A common implementation pitfall is forgetting that we only need distinct values inside each bucket, not all occurrences, or accidentally mixing elements from different gcd layers, which would invalidate the gcd logic.
Worked Examples
Example 1
Input:
3
1 2 3
We evaluate gcd buckets:
| g | multiples | best XOR pair | g + XOR |
|---|---|---|---|
| 1 | [1,2,3] | 3 (1^2 or 2^3) | 4 |
| 2 | [2] | - | - |
| 3 | [3] | - | - |
The answer is 4, achieved by pairing 1 and 2.
This confirms that even when gcd is minimal, the XOR term dominates and is correctly captured inside the global bucket.
Example 2
Input:
5
9 9 3 8 2
| g | multiples | best XOR pair | g + XOR |
|---|---|---|---|
| 1 | [9,9,3,8,2] | 11 (9^2) | 12 |
| 3 | [9,9,3] | 0 | 3 |
| 9 | [9,9] | 0 | 9 |
The best pair is 9 and 2 giving $gcd=1$ and XOR $=11$, total 12.

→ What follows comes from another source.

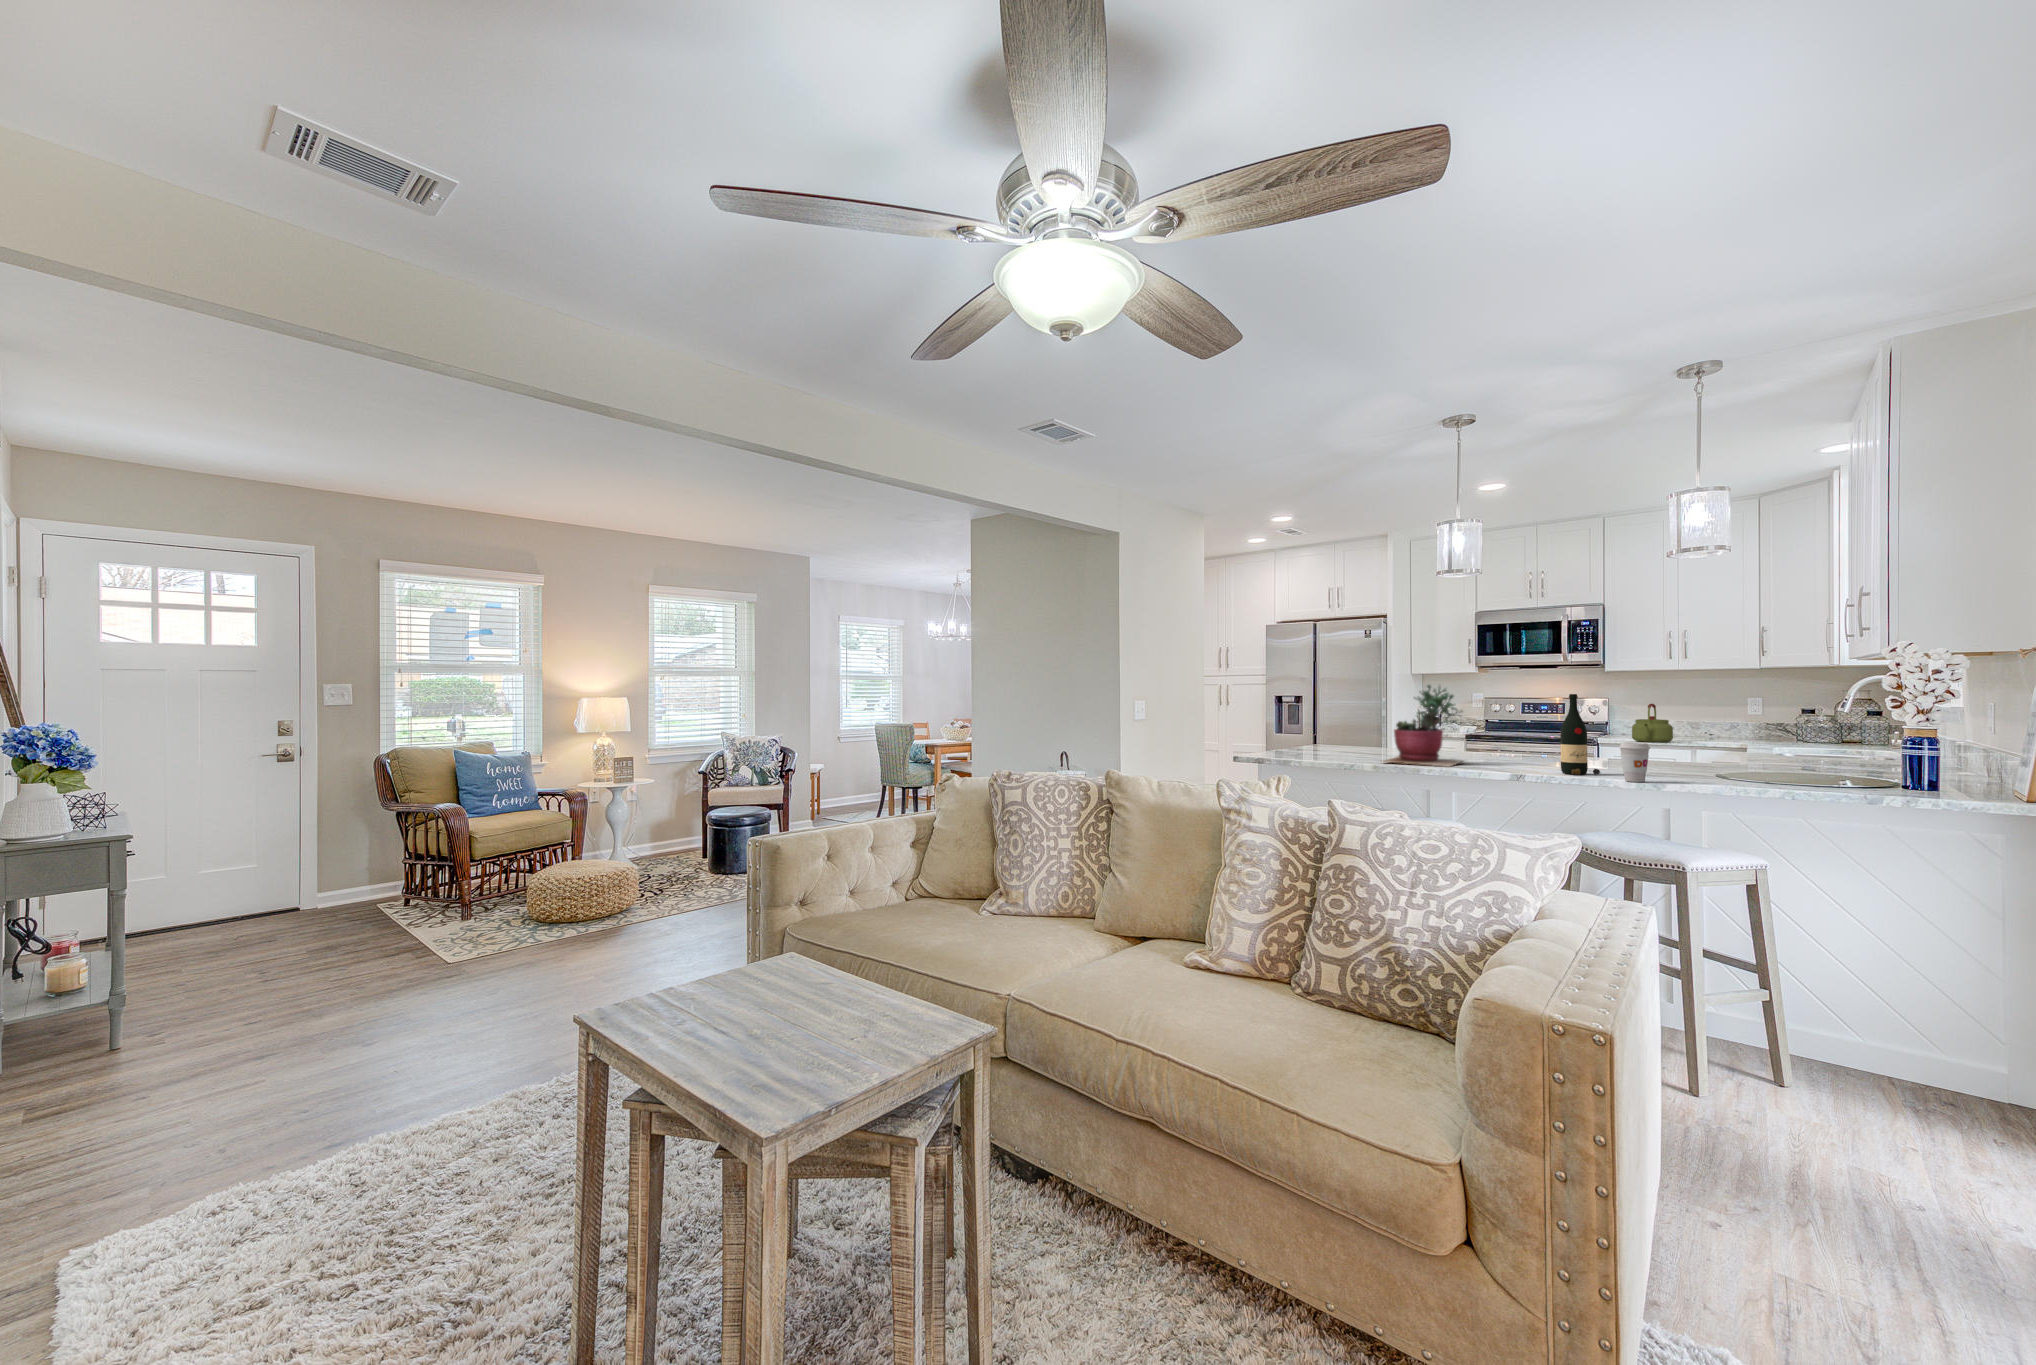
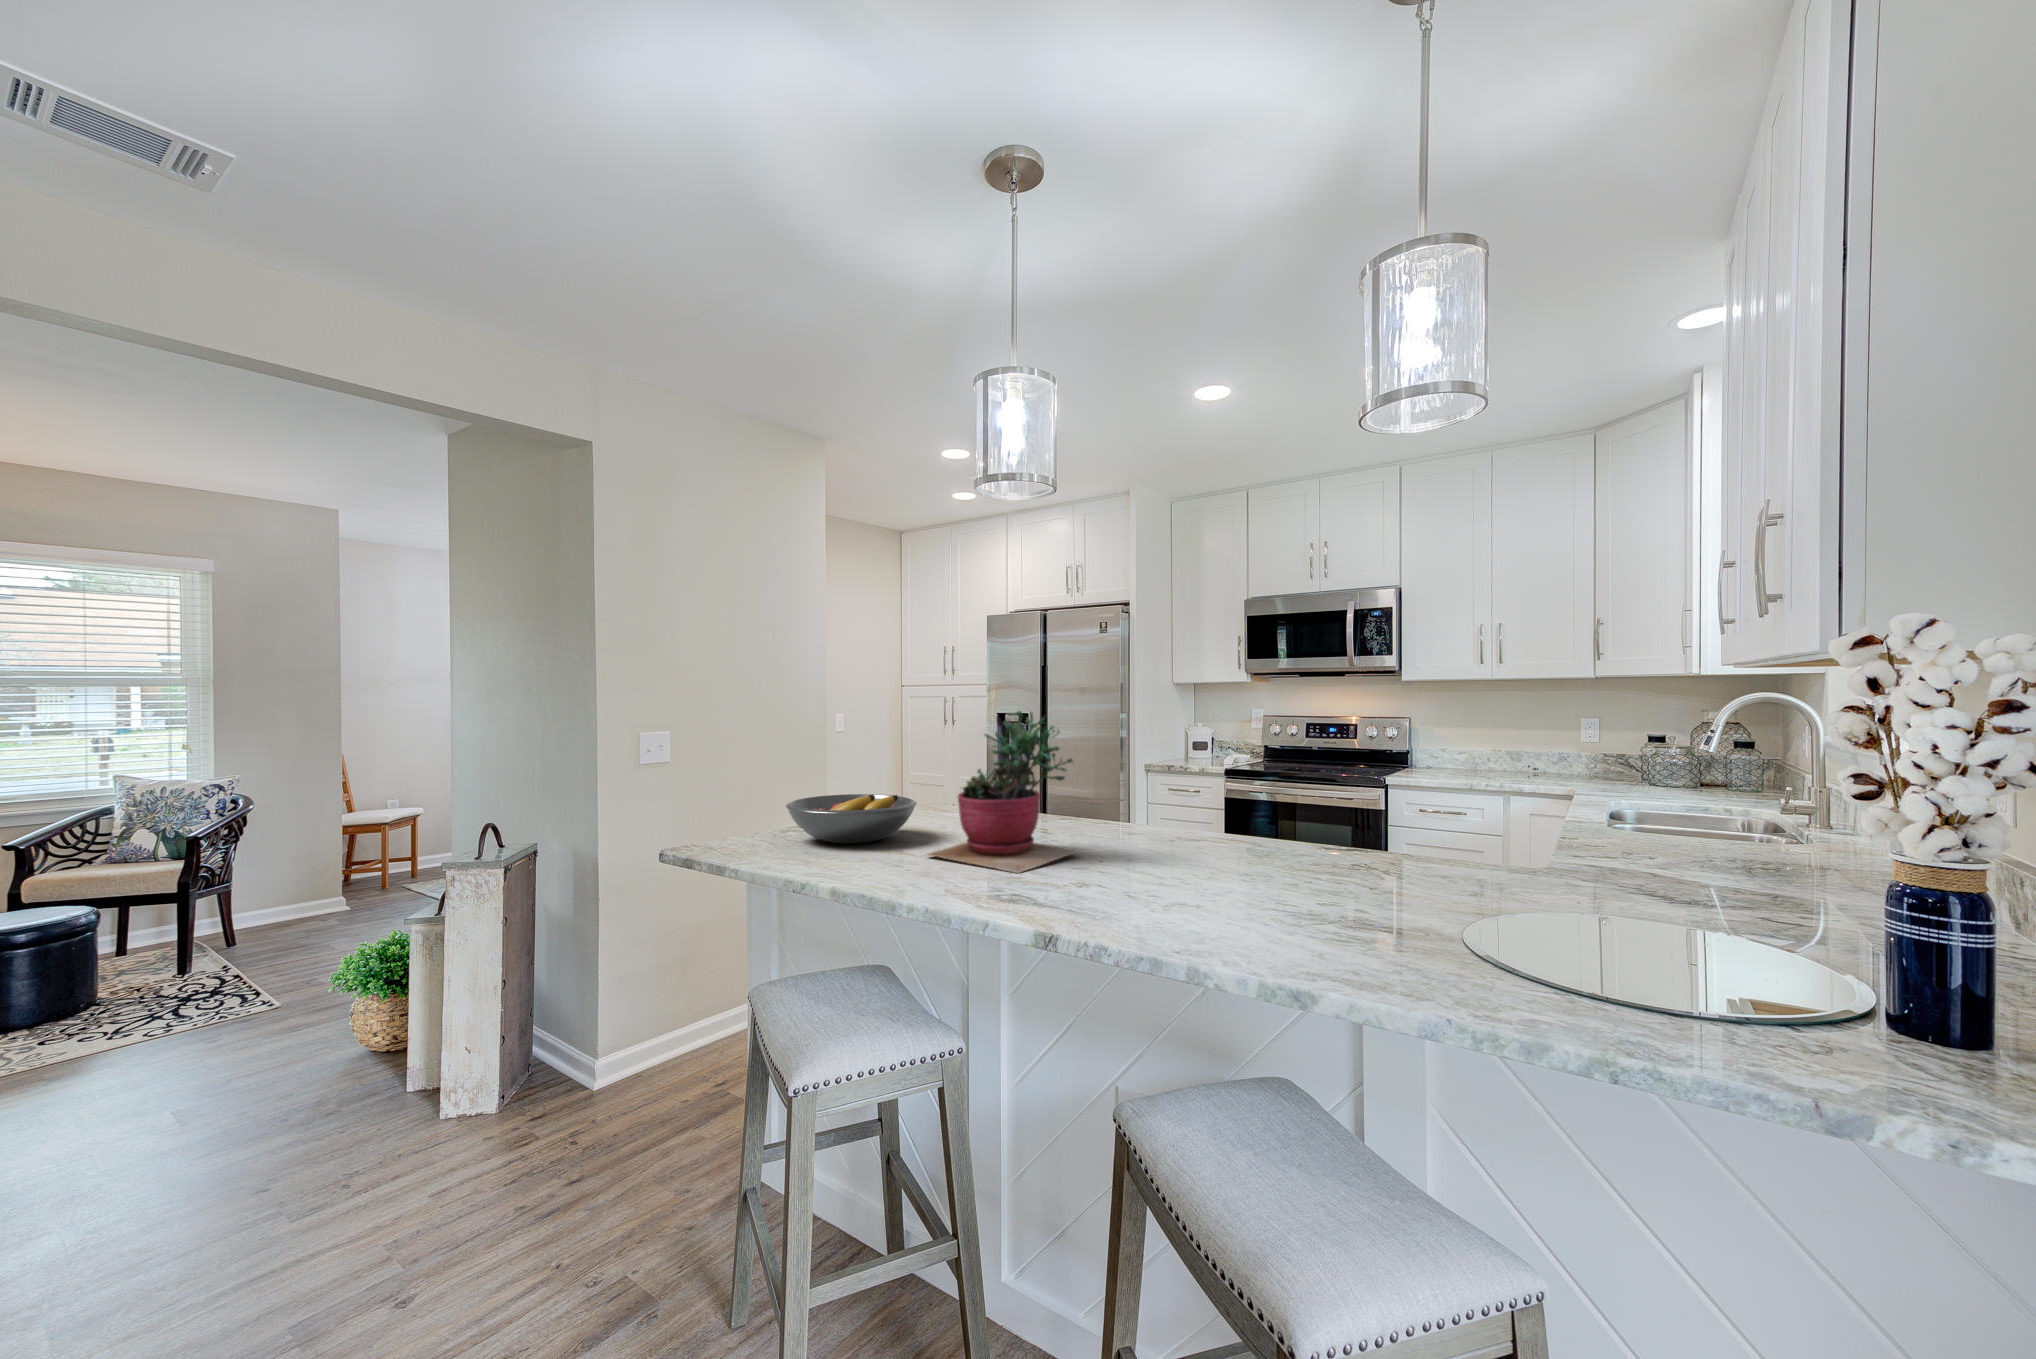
wine bottle: present [1560,694,1600,775] -> none [1176,741,1245,921]
kettle: present [1632,704,1673,742] -> none [1439,724,1489,777]
fruit bowl: none [1275,733,1352,760] -> present [786,794,917,843]
coffee cup: present [1619,742,1650,782] -> none [1241,868,1304,972]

This shows that duplicates do not change correctness but must still be handled correctly inside the trie.
Complexity Analysis
| Measure | Complexity | Explanation |
|---|---|---|
| Time | $O(V \log V)$ | each gcd processes multiples, total harmonic divisor work with trie operations |
| Space | $O(V)$ | frequency array and trie nodes over a bucket |
The value bound of $5 \cdot 10^5$ makes this feasible since the divisor summation remains within acceptable limits, and each insertion/query operates on 20-bit integers.
Test Cases
import sys, io
def run(inp: str) -> str:
sys.stdin = io.StringIO(inp)
import sys as _sys
from math import gcd
n = int(input())
a = list(map(int, input().split()))
best = 0
for i in range(n):
for j in range(n):
best = max(best, gcd(a[i], a[j]) + (a[i] ^ a[j]))
return str(best)
# provided samples
assert run("3\n1 2 3\n") == "4", "sample 1"
assert run("5\n9 9 3 8 2\n") == "12", "sample 2"
# custom cases
assert run("1\n7\n") == "0", "single element"
assert run("2\n5 5\n") == "10", "identical values"
assert run("4\n1 1 1 1\n") == "2", "all equal"
assert run("3\n2 4 8\n") == "10", "power of two structure"
| Test input | Expected output | What it validates |
|---|---|---|
| single element | 0 | no pair edge case |
| identical values | 10 | gcd dominates |
| all equal | 2 | repeated pairing correctness |
| powers of two | 10 | structured gcd growth |
Edge Cases
A single-element array is the only case where no pair exists, and the algorithm naturally never enters any gcd bucket with size at least two, so the answer remains zero.
When all values are identical, every gcd bucket above that value has either zero or one element, so only the bucket equal to the value contributes, and XOR remains zero, giving a clean validation that gcd-only contribution is handled correctly.
When values are powers of two, many gcd buckets become active simultaneously. The divisor grouping ensures that each pair is still evaluated exactly in its highest valid gcd bucket, preventing double counting while still allowing large XOR contributions from differing bit positions.